[[ DATA SUPPLIED open ]]

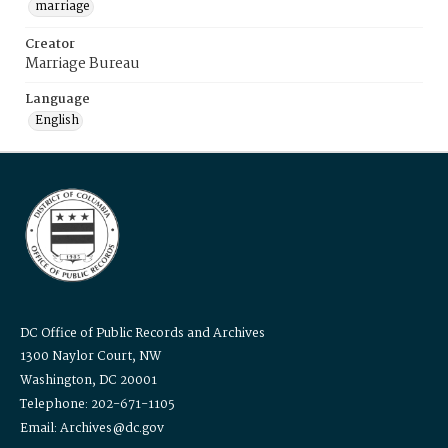
marriage
Creator
Marriage Bureau
Language
English
DC Office of Public Records and Archives
1300 Naylor Court, NW
Washington, DC 20001
Telephone: 202-671-1105
Email: Archives@dc.gov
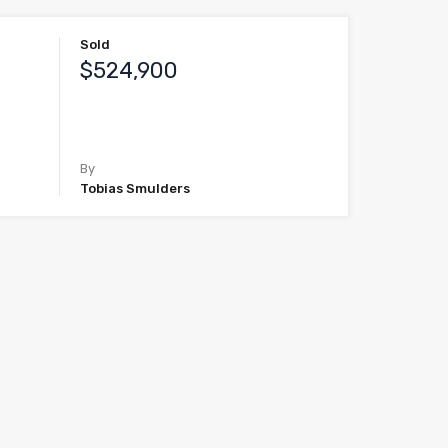
Sold
$524,900
By
Tobias Smulders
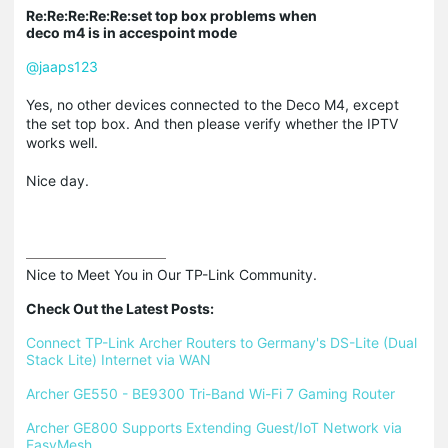
Re:Re:Re:Re:Re:set top box problems when
deco m4 is in accespoint mode
@jaaps123
Yes, no other devices connected to the Deco M4, except
the set top box. And then please verify whether the IPTV
works well.
Nice day.
Nice to Meet You in Our TP-Link Community.

Check Out the Latest Posts:
Connect TP-Link Archer Routers to Germany's DS-Lite (Dual 
Stack Lite) Internet via WAN
Archer GE550 - BE9300 Tri-Band Wi-Fi 7 Gaming Router
Archer GE800 Supports Extending Guest/IoT Network via 
EasyMesh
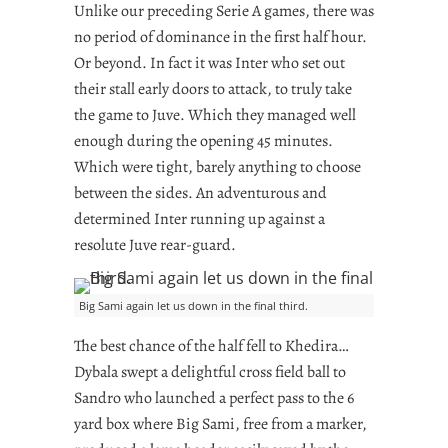
Unlike our preceding Serie A games, there was
no period of dominance in the first half hour.
Or beyond. In fact it was Inter who set out
their stall early doors to attack, to truly take
the game to Juve. Which they managed well
enough during the opening 45 minutes.
Which were tight, barely anything to choose
between the sides. An adventurous and
determined Inter running up against a
resolute Juve rear-guard.
Big Sami again let us down in the final third.
The best chance of the half fell to Khedira…
Dybala swept a delightful cross field ball to
Sandro who launched a perfect pass to the 6
yard box where Big Sami, free from a marker,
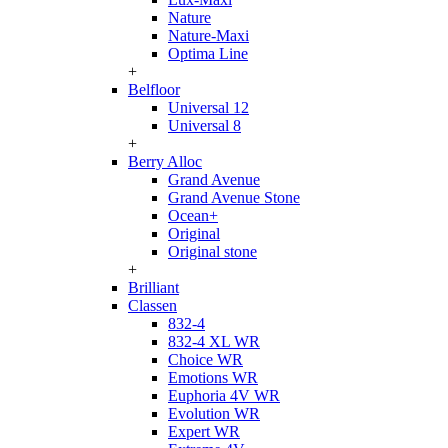
Nature
Nature-Maxi
Optima Line
+
Belfloor
Universal 12
Universal 8
+
Berry Alloc
Grand Avenue
Grand Avenue Stone
Ocean+
Original
Original stone
+
Brilliant
Classen
832-4
832-4 XL WR
Choice WR
Emotions WR
Euphoria 4V WR
Evolution WR
Expert WR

[[ DATA SUPPLIED closed ]]

## TO-DO ITEM:
If a record holds a picture, drop the picture and reproduce everything else exactly.

## ANSWER TO THE EXERCISE:
marriage
Creator
Marriage Bureau
Language
English
DC Office of Public Records and Archives
1300 Naylor Court, NW
Washington, DC 20001
Telephone: 202-671-1105
Email: Archives@dc.gov
Sold
$524,900
By
Tobias Smulders
Re:Re:Re:Re:Re:set top box problems when
deco m4 is in accespoint mode
@jaaps123
Yes, no other devices connected to the Deco M4, except
the set top box. And then please verify whether the IPTV
works well.
Nice day.
Nice to Meet You in Our TP-Link Community.

Check Out the Latest Posts:
Connect TP-Link Archer Routers to Germany's DS-Lite (Dual 
Stack Lite) Internet via WAN
Archer GE550 - BE9300 Tri-Band Wi-Fi 7 Gaming Router
Archer GE800 Supports Extending Guest/IoT Network via 
EasyMesh
Unlike our preceding Serie A games, there was
no period of dominance in the first half hour.
Or beyond. In fact it was Inter who set out
their stall early doors to attack, to truly take
the game to Juve. Which they managed well
enough during the opening 45 minutes.
Which were tight, barely anything to choose
between the sides. An adventurous and
determined Inter running up against a
resolute Juve rear-guard.
Big Sami again let us down in the final third.
The best chance of the half fell to Khedira…
Dybala swept a delightful cross field ball to
Sandro who launched a perfect pass to the 6
yard box where Big Sami, free from a marker,
Nature
Nature-Maxi
Optima Line
+
Belfloor
Universal 12
Universal 8
+
Berry Alloc
Grand Avenue
Grand Avenue Stone
Ocean+
Original
Original stone
+
Brilliant
Classen
832-4
832-4 XL WR
Choice WR
Emotions WR
Euphoria 4V WR
Evolution WR
Expert WR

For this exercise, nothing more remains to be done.